Мой загадочный двойник - Харвуд Джон. Страница 10
Я содрогнулась, представив пронзительные вопли сумасшедших и звон цепей в ночи.
– Нет, дело не в пациентах, – сказал Фредерик, словно прочитав мои мысли. – В старом доме они никогда не содержались. Добровольные пациенты всегда размещались в среднем крыле, где мы с вами сейчас находимся, – оно было пристроено в начале семнадцатого века, – а все так называемые принудительные больные содержатся в новом здании, самом дальнем от старого дома. Дело в том… в общем, я страдал ночными кошмарами, а тогдашняя наша домоправительница миссис Блейзби играла на моих страхах, рассказывая мне перед сном леденящие кровь истории про призраков, и в конце концов я даже не знал, чего боюсь больше: заснуть или остаться бодрствовать. В таких старых домах никогда не бывает полной тишины: несметные полчища крохотных существ постоянно скребутся под полами и в стенах, не говоря уже о… – Он осекся, заливаясь краской. – Прошу прощения, мисс Феррарс… крайне неделикатно с моей стороны.
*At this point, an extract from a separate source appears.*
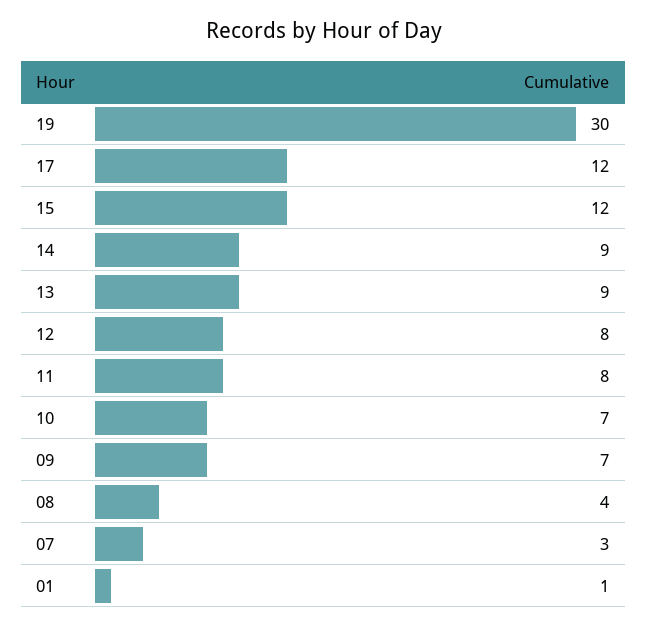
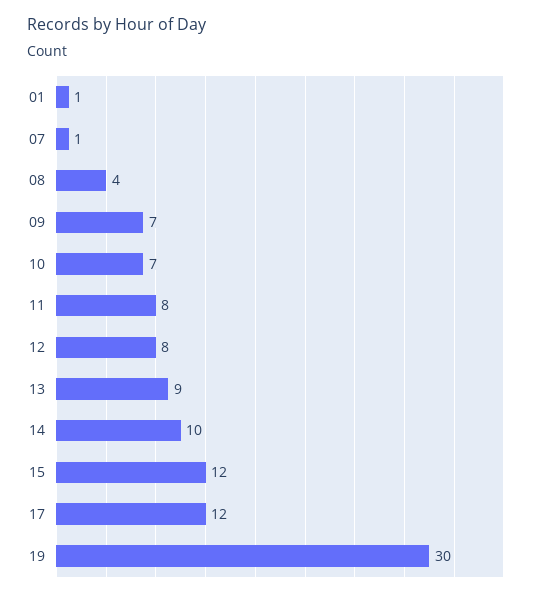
14: 9 -> 10
07: 3 -> 1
– Вам нет надобности извиняться, я не боюсь мышей и крыс, если вы об этом. Но вы когда-нибудь… видели призрака?
Ответить мистеру Мордаунту помешало появление Беллы, пришедшей за подносом. При виде ее он встрепенулся и достал часы, явно что-то вспомнив:
– Ужасно жаль, мисс Феррарс, но мне нужно сделать одно важное дело, совсем из головы вылетело. Это займет около получаса. Но если вы не очень утомились, может быть, вы останетесь здесь у камина? Тогда по моем возвращении мы продолжим нашу беседу. Белла принесет вам все, что прикажете.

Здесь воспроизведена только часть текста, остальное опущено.